Ex Turpi Causa Non Oritur Actio

Kedar Nath Motani, (1960) 1 SCR 861 had an occasion to consider the question of application of the maxims ‘ex turpi causa non oritur actio‘ and ‘ex dolo malo non oritur actio‘. The Three-­Judge Bench, speaking through M. Hidayatullah, J. (as His Lordship then was), observed thus:

“The correct position in law, in our opinion, is that what one has to see is whether the illegality goes so much to the root of the matter that the plaintiff cannot bring his action without relying upon the illegal transaction into which he had entered. If the illegality be trivial or venial and the plaintiff is not required to rest his case upon that illegality, then public policy demands that the defendant should not be allowed to take advantage of the position. A strict view, of course, must be taken of the plaintiff’s conduct, and he should not be allowed to circumvent the illegality by resorting to some subterfuge or by mis­stating the facts.

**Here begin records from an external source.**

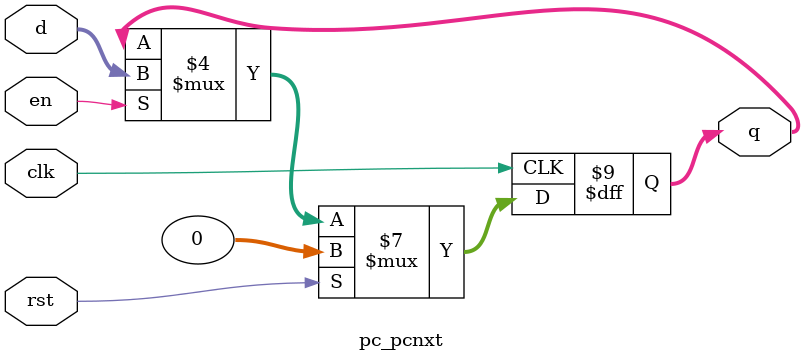
<source format=v>
`timescale 1ns/1ns

module pc_pcnxt(clk, rst,en ,q,d);

parameter n=32;

input clk,rst;
input [n-1:0] d;
input en;

output reg [n-1:0] q;

always @ (posedge clk)

  if(rst) begin
    q<=0;
  end
  else if (!en) begin
   q<=q;
 end
  else begin
    q<=d;
  end
  
endmodule

</source>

If, however, the matter is clear and the illegality is not required to be pleaded or proved as part of the cause of action and the plaintiff recanted before the illegal purpose was achieved, then, unless it be of such a gross nature as to outrage the conscience of the Court, the plea of the defendant should not prevail.”

Subsequently, another Three-Judge Bench [Immani Appa Rao, (1962) 3 SCR 739], speaking through P.B. Gajendragadkar, J. (as His Lordship then was), observed thus: 

“In deciding the question as to which maxim should govern the present case it is necessary to recall what Lord Wright, M.R. observed about these maxims in Berg v. Sadler and Moore, (1937) 2 KB 158. Referring to the maxim ‘ex turpi causa non oritur actio’, Lord Wright observed that, “this maxim, though veiled in the dignity of learned language, is a statement of a principle of great importance; but like most maxims it is much too vague and much too general to admit of application without a careful consideration of the circumstances and of the various definite rules which have been laid down by the authorities”. Therefore, it would be necessary for us to consider carefully the true scope and effect of the maxims pressed into service by the rival parties, and to enquire which of the maxims would be relevant and applicable in the circumstances of the case.”

It could thus be seen that, although illegality is not pleaded by the defendant nor is relied upon by him by way of defence, yet the Court itself, upon the illegality appearing upon the evidence, will take notice of it, and will dismiss the action ‘ex turpi causa non oritur actio’. It has been held, that no polluted hand shall touch the pure fountain of justice. It has further been held, that where parties are concerned in illegal agreements or other transactions, Courts of equity following the rule of law as to participators in common crime will not interpose to grant any relief, acting upon the maxim ‘in pari delicto potior est conditio defendetis et possidentis’. We have to apply the principles of law as deduced by this Court in the case of Kedar Nath and Immani Appa Rao, to the facts of the present case.

Let us apply the another test laid down in Immani Appa Rao. At the cost of repetition, both the parties are common participator in the illegality. In such a situation, the balance of justice would tilt in whose favour is the question. As held in Immani Appa Rao, if the decree is granted in favour of the plaintiff on the basis of an illegal agreement which is hit by a statute, it will be rendering an active assistance of the Court in enforcing an agreement which is contrary to law. As against this, if the balance is tilted towards the defendants, no doubt that they would stand benefited even in spite of their predecessor­in-­title committing an illegality. However, what the Court would be doing is only rendering an assistance which is purely of a passive character. As held by Gajendragadkar, J. in Immani Appa Rao, the first course would be clearly and patently inconsistent with the public interest whereas, the latter course is lesser injurious to public interest than the former.”

Hon’ble Justice B.R. Gavai, Naryanamma v. Govindappa, [Civil Appeal Nos. 7630-7631 of 2019].